Print all of the data below again, line for line and unchanged, but omit the pictures.

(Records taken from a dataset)
----

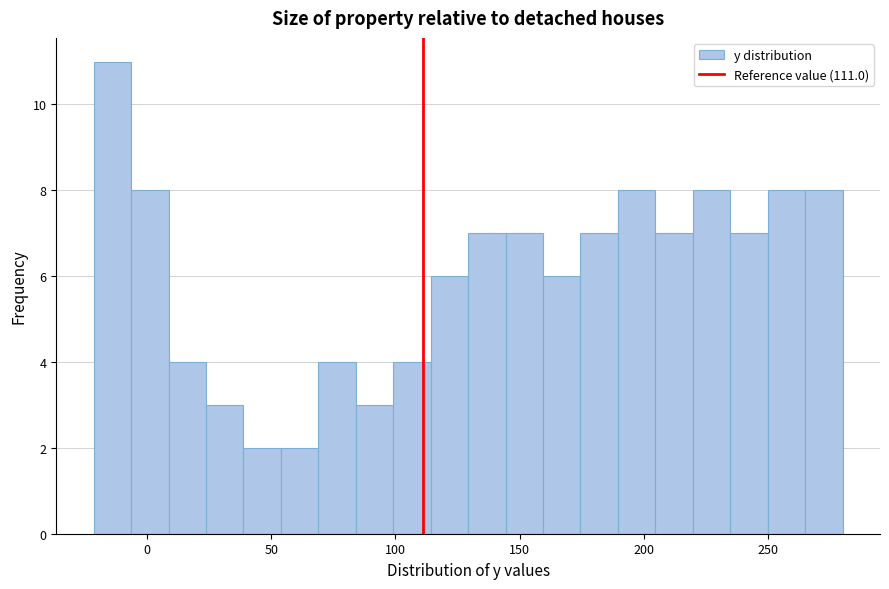

Around what value on the x-axis is the tallest bar? Give the approximate position of its centre, as read against the axis.

-15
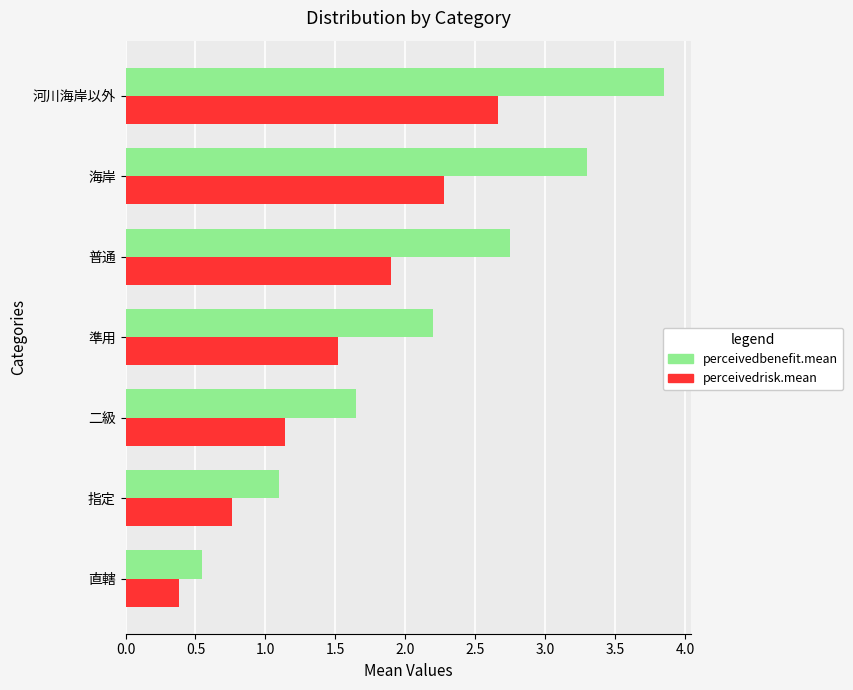

Count the number of categories in the chart.

7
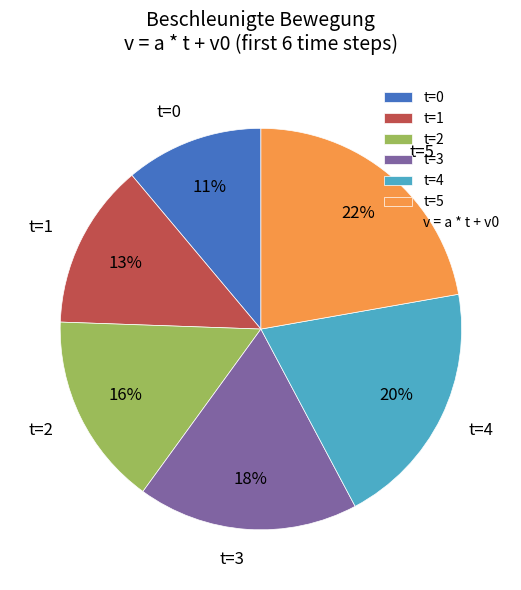

To the nearest percent, what is the difference between the t=4 and t=3 slice percentages?

2%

----

§ **Exercise response**
Around what value on the x-axis is the tallest bar? Give the approximate position of its centre, as read against the axis.

-15

Count the number of categories in the chart.

7

To the nearest percent, what is the difference between the t=4 and t=3 slice percentages?

2%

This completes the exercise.